Lana, I have to fight with myself every time I come to your place! Your crew is just SO gorgeous! I will have an empty aviary soon & I am not sure whether to go EWD or Gliders! It would make an awesome outdoor area for lizards but then I see your cutie gliders &.....oh I'm so confused!! 
And don't get me started on your Mertins etc!!!!!!!!!!


----------



## trogdor1988 (Jul 7, 2008)

yeah im annoyed we cant have them in qld, i have emailed the epa asking about why we cant have them in qld as they live in qld anyway but they wont email me back with an answer. its so sad cause there such beautiful animals. great pics of the little cuties to btw. 

steve


----------



## thals (Jul 8, 2008)

agghh the cuteness in killing me 

Beautiful little creatures you got there Lana, thanks for sharing the pics with us!
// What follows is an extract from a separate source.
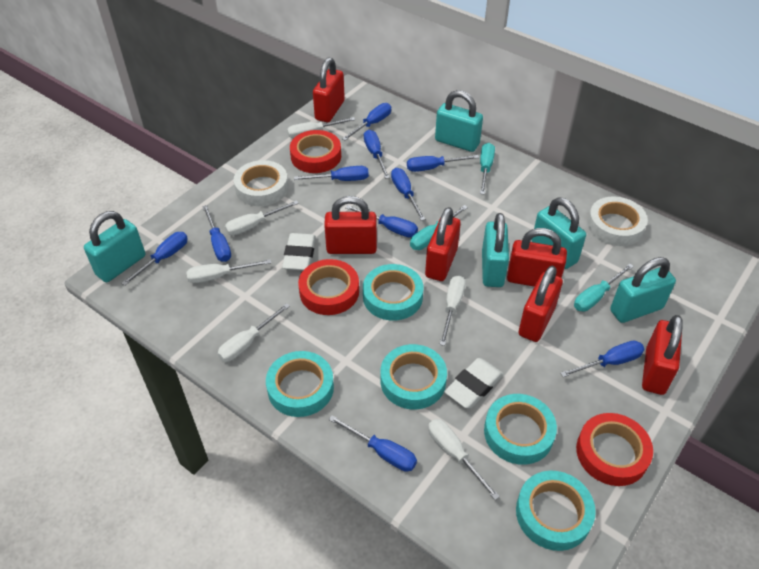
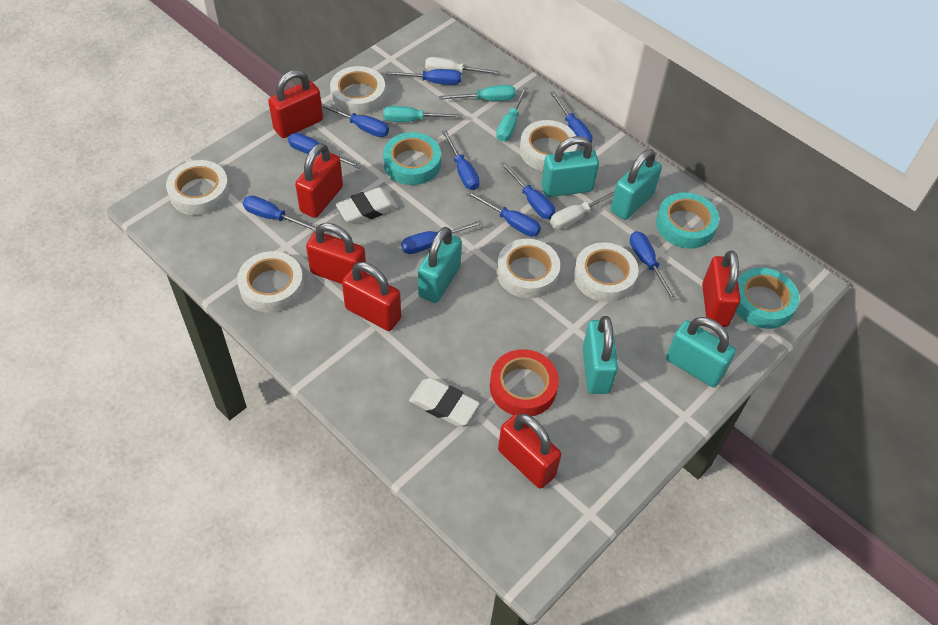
red tape: 3 -> 1
turquoise tape: 5 -> 3
white screwdriver: 6 -> 2
white tape: 2 -> 6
It's great learning more about them too, very interesting lil guys to keep I'd imagine


----------



## Hickson (Jul 8, 2008)

You might also want to try them on a thawed pinky mouse occassionally.

If they've never seen them before, they might ignore them.
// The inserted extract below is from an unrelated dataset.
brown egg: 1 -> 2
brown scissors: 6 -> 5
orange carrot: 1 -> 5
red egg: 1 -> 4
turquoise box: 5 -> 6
Then again......................



Hix


----------



## missllama (Jul 8, 2008)

Hix said:


> You might also want to try them on a thawed pinky mouse occassionally.
> 
> If they've never seen them before, they might ignore them.
> 
> ...




i didnt realise there was new posts sorry everyone for the late reply

hix i dont no how true this is but i was told not to feed pinkies because they look to much alike to there babies when young so it can increase the chance of them eating there babies and also the fresh meat?
not sure but thats the only reason why i have never fed mine pinkies


----------



## gregcranston (Aug 8, 2008)

missllamathuen said:


> hix i dont no how true this is but i was told not to feed pinkies because they look to much alike to there babies when young so it can increase the chance of them eating there babies and also the fresh meat?
> not sure but thats the only reason why i have never fed mine pinkies


Strangely enough that is why I never feed mine pinkies too, but deep down I know it is a bit silly, as these are scent based creatures and they would never get confused between a pinkie mouse and their own babies.


----------



## Tim.Arm (Aug 8, 2008)

*There soooooo awsome and cute.....lol. Congratz mate.*


----------



## Emzie (Aug 8, 2008)

bah im so jealous 

i keep asking my bf if we can move to SA or WA so i can get some but he's not that keen on the idea


----------



## missllama (Aug 8, 2008)

wow i didnt realise this thread was up and going again lol
i will take some more pics tonight of them now that they have settled

my squirrels were breeding last nite 

and thanks everyone for the kind comments


----------



## jaih (Aug 8, 2008)

Awsome.


----------



## gregcranston (Aug 21, 2008)

missllamathuen said:


> wow i didnt realise this thread was up and going again lol
> i will take some more pics tonight of them now that they have settled
> 
> my squirrels were breeding last nite
> ...


Well come on, where are those new pics? lol


----------



## missllama (Aug 21, 2008)

gregcranston said:


> Well come on, where are those new pics? lol


sorry i am hopeless with remembering things give me a min and ill chuck em on here lol


----------



## Mrs I (Aug 21, 2008)

I really want a baby sugar glider, they are so cute!


----------



## missllama (Aug 21, 2008)

Mrs I said:


> I really want a baby sugar glider, they are so cute!



yea there so gorgeous my squirrel gliders have been breeding a few times the past wk i might get some babies this season 
ill show u some photos of michaels baby ones from a few yrs ago tonight i cant get the pics till he is home tho
the pics of my new ones are just loading on my other comp now


----------



## Mrs I (Aug 21, 2008)

Yeah i saw one at the last Herp meeting and fell in love.....

So cute....


----------



## Rocky (Aug 21, 2008)

Holy crap! I didn't know you could keep them as pets! I want in!


----------



## gregcranston (Aug 25, 2008)

missllamathuen said:


> yea there so gorgeous my squirrel gliders have been breeding a few times the past wk i might get some babies this season
> ill show u some photos of michaels baby ones from a few yrs ago tonight i cant get the pics till he is home tho
> the pics of my new ones are just loading on my other comp now


 
Did you forget to put them on here again?


----------



## Emzie (Aug 25, 2008)

Rocky said:


> Holy crap! I didn't know you could keep them as pets! I want in!


 
you cant in NSW


----------



## Rocky (Aug 25, 2008)

Emzie said:


> you cant in NSW



Oh of course, that has to be the case!  stupid NSW.


----------